:: Goal of the exercise ::
Check every line of the entries for the string "optical" and return the ones that contain it.

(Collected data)
==============================
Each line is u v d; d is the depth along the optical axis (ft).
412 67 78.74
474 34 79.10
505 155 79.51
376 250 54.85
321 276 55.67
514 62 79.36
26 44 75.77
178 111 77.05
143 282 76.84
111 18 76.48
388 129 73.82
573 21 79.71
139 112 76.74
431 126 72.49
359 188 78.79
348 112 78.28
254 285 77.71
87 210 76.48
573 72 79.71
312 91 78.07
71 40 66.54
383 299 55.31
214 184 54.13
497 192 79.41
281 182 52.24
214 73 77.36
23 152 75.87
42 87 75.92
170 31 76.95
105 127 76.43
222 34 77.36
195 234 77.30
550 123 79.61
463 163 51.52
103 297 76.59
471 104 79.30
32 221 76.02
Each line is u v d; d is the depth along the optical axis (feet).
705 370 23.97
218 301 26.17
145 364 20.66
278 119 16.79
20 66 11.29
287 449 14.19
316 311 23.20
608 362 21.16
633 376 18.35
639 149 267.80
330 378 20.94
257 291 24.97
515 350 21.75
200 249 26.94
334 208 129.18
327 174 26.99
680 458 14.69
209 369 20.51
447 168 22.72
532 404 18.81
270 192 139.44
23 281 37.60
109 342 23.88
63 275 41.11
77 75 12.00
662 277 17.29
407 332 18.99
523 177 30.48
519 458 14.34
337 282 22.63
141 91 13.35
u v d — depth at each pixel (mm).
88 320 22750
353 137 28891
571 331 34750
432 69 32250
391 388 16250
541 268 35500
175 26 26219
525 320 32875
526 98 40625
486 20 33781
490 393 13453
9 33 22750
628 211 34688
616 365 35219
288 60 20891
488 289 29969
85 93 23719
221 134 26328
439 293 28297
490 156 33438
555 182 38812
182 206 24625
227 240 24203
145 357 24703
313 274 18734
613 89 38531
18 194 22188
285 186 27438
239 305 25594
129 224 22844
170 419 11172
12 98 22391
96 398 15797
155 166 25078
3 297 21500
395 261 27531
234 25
==============================
:: Solved exercise ::
Each line is u v d; d is the depth along the optical axis (ft).
Each line is u v d; d is the depth along the optical axis (feet).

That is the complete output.